SEMARANG, BUKAMATA - Perawat RSUP dr Kariadi Semarang itu berstatus positif COVID-19. Dia ditulari pasien, hingga akhirnya meninggal pada Kamis, 9 April 2020.

Sayang, saat warga Susukan Kabupaten Semarang itu hendak dimakamkan di dekat makam ayahnya di Tempat Pemakaman Umum (TPU) Siwarak, lingkungan Sewakul, Kelurahan Bandarjo, Kecamatan Ungaran Barat, Semarang, warga menolak jasadnya.

Humas Gugus Tugas Pencegahan COVID-19 Kabupaten Semarang, Alexander Gunawan mengatakan, memang almarhum tinggal di Susukan. "Keluarga besar dimakamkan di Sewakul, jadi minta di sebelah bapaknya, ada penolakan," kata Alexander dilansir dari detik, Jumat (10/4/2020).

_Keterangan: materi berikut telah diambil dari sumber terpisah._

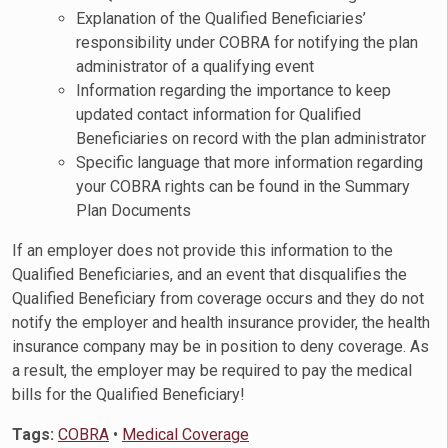
Explanation of the Qualified Beneficiaries’
responsibility under COBRA for notifying the plan
administrator of a qualifying event
Information regarding the importance to keep
updated contact information for Qualified
Beneficiaries on record with the plan administrator
Specific language that more information regarding
your COBRA rights can be found in the Summary
Plan Documents
If an employer does not provide this information to the
Qualified Beneficiaries, and an event that disqualifies the
Qualified Beneficiary from coverage occurs and they do not
notify the employer and health insurance provider, the health
insurance company may be in position to deny coverage. As
a result, the employer may be required to pay the medical
bills for the Qualified Beneficiary!
Tags:
COBRA
•
Medical Coverage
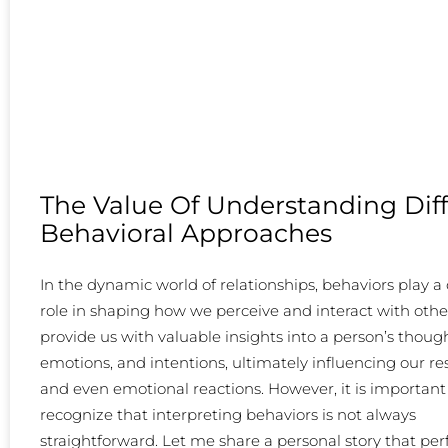
The Value Of Understanding Dif
Behavioral Approaches
In the dynamic world of relationships, behaviors play a 
role in shaping how we perceive and interact with othe
provide us with valuable insights into a person’s though
emotions, and intentions, ultimately influencing our r
and even emotional reactions. However, it is important
recognize that interpreting behaviors is not always
straightforward. Let me share a personal story that per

Alexander menjelaskan, sebenarnya informasi awal tetangga maupun warga di sekitar pemakaman tidak ada penolakan. "Warga sekitar makam tidak menolak. Tapi kita belum tahu penolakan merupakan warga sekitar atau bukan," jelasnya.

Akhirnya jenazah dibawa lagi ke Kota Semarang, dan diputuskan untuk dimakamkan di kompleks Pemakaman dr Kariadi yang berada di kawasan TPU Bergota.

"Jadi akhirnya yang bersangkutan dimakamkan di makam keluarga dr Kariadi, pahlawan Nasional yang namanya diabadikan di RSUP dr Kariadi. Semalam jam 19.00 sampai 20.00-an, itu bukan kompleks makam umum tapi lokasinya RSUP dr Kariadi di Bergota," kata Ketua DPW Persatuan Perawat Nasional Indonesia (PPNI) Jawa Tengah, Edy Wuryanto.

Edy menyayangkan penolakan terhadap perawat yang sudah berjuang di lini depan menangani Corona. Stigma negatif berlebihan tersebut menimbulkan kekecewaan.